I've Been Reading Comics For 28 Years. Here's What The X-Men Movies Get Wrong About Mystique
Nearly 30 years ago, I walked into a comic book store for the first time, wowed by the rows of colorful artwork. I picked up my first "X-Men" comic because I liked the animated series and began my lifelong appreciation for being mutant and proud. One character stood out above all of the others, her fiery personality as vibrant as her bright red hair: Mystique.
In the comics, Mystique is pretty complicated. She's a rather mysterious shapeshifting mutant who can transform into anyone, including mimicking their voice. While she's usually a villain for the X-Men to face off against, she's also had a few great runs as an antihero as well, though her penchant for violence means she's not really great X-Men team material herself (though she has tried). She's a lover, a fighter, a parent, and an absolute bisexual legend. Unfortunately, the movie versions of her are an inaccurate mess.
In the first three "X-Men" movies, Mystique (Rebecca Romijn) pretty much only served as a henchperson for the main villain, Magneto (Ian McKellen), while in "X-Men: First Class" and its sequels, Mystique (Jennifer Lawrence) was childhood friends with Charles Xavier (James McAvoy) and the love interest of Magneto (Michael Fassbender). She only really existed to forward their character arcs, save for when she broke good herself in the abysmal "X-Men: Apocalypse" and became the new de facto leader of the X-Men.
Mystique is one of the coolest characters in all of comics, and it's deeply frustrating that the movie versions just don't even come close.
Mystique is so much more than just a sidekick
First things first: For some reason, Mystique is always nude in the films, covered in blue scales, while in the comics she is still blue but has a pretty great white costume with a golden skull belt. Shapeshifter or no, get this poor mutant some clothes!
Getting past the weird design change, the biggest issue with Mystique in the "X-Men" films is that she's pretty much always a sidekick of some kind. For the most part, she's paired with Magneto, and in "X-Men: Days of Future Past," she even sleeps with him, though we never get a hint of her bisexuality. The closest we get to Mystique's real sexuality is in "X2," when she tries to seduce Hugh Jackman's Wolverine by shapeshifting into Jean Grey, but even that is played as an evil move and not just her well-documented centuries-long comics lust for the furry Canadian. That's right, in the comics, Wolverine and Mystique have had an on-again, off-again fling since at least the early 1900s, because like Wolverine, she barely ages. (This makes her being the same age as Xavier in "X-Men: First Class" totally bogus, too.)
Instead of attaching Mystique to either Charles or Magneto, she deserves to stand on her own as the independent, one-of-a-kind baddie she is in the comics.
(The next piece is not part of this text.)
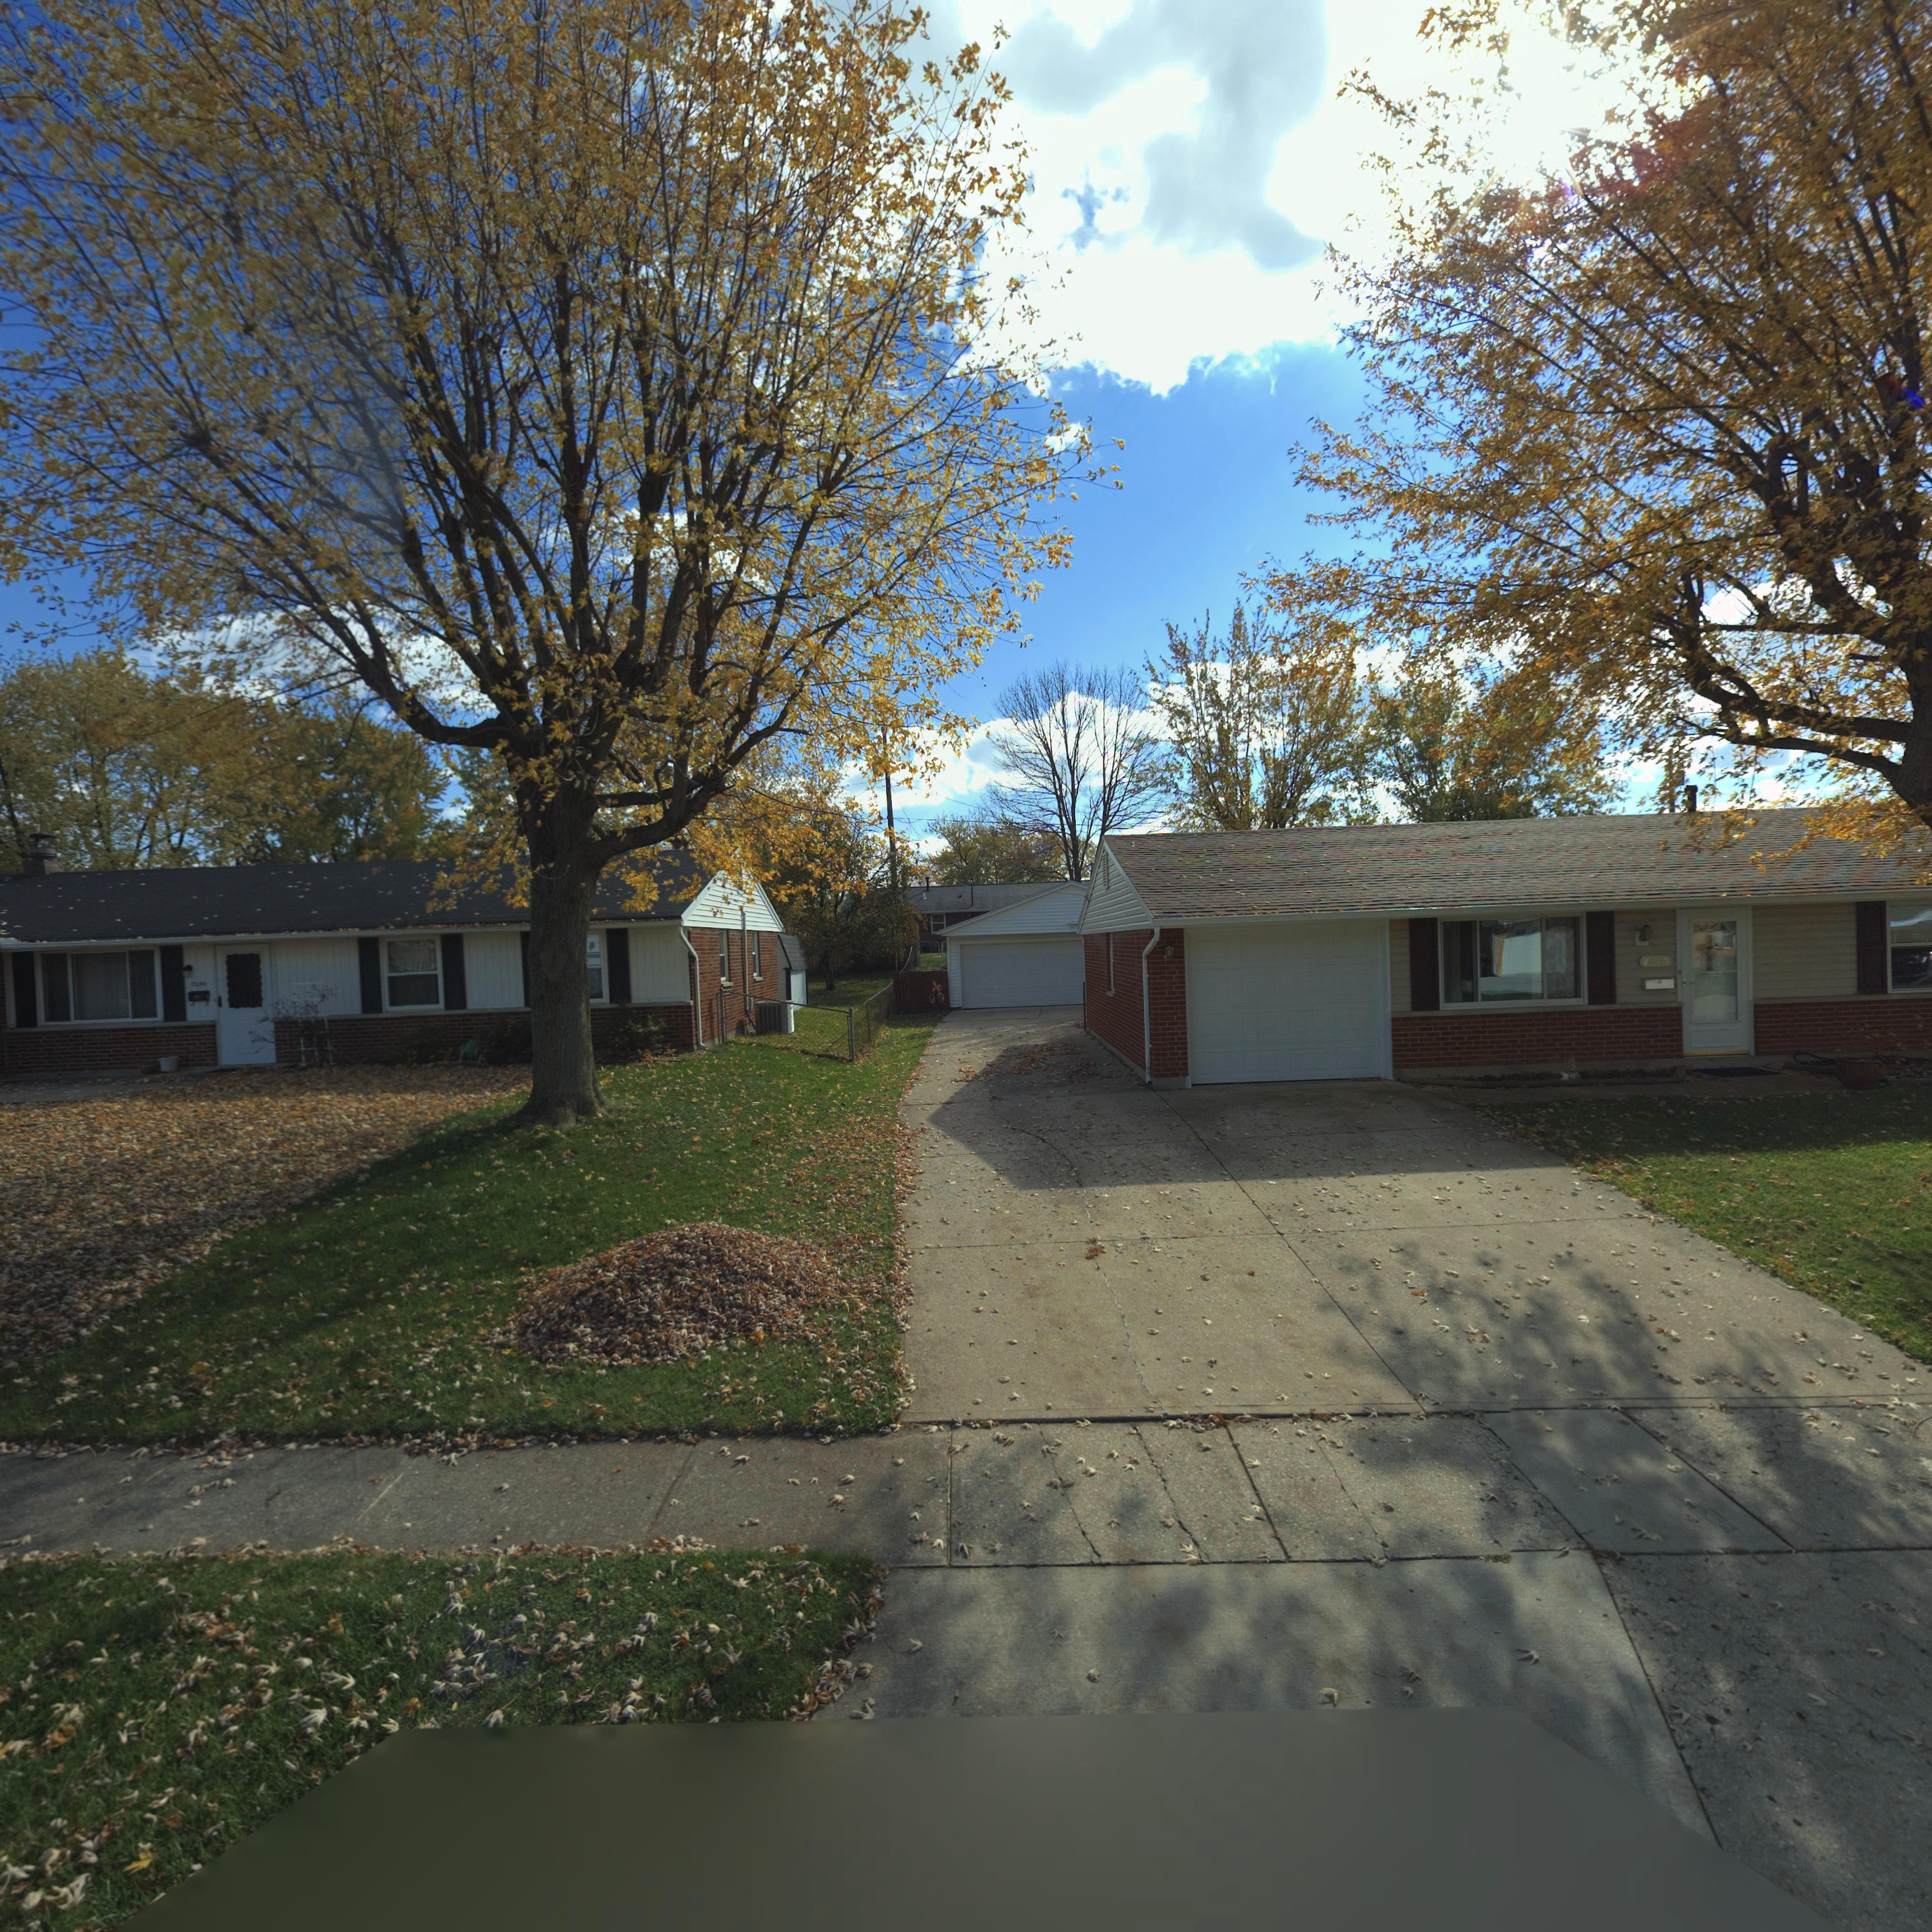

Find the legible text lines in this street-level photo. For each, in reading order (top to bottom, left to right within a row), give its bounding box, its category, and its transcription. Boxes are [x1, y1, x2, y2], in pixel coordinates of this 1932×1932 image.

Mystique is a complex rebel and parent, not just a hot femme fatale
Perhaps the most frustrating part of Mystique's characterization in the movies is that she's mostly used as a sex symbol, a femme fatale who uses gymnastics-like moves to take out her opponents. While the movies do show off her considerable espionage skills, she's much more likely to use guns than she is hand-to-hand combat in the comics.
The movies also fail to show her most important relationships with her foster daughter Rogue and her son Nightcrawler, though there is a cute nod to the latter in "X2."
The "X-Men" comics are full of complex women who don't fit neatly into any tropes or stereotypes, but unfortunately, the movies reduced them all to the most simplified version possible, and Mystique was among those done dirtiest. While Rebecca Romijn is set to reappear as the character in the upcoming "Avengers: Doomsday," I'm not holding my breath that the Russo Brothers and screenwriters Michael Waldron and Stephen McFeely do anything to right the wrongs of the previous "X-Men" films.
Oh well. At least we'll always have the cartoon shows, which have mostly done her justice. Thank goodness for "X-Men: Evolution."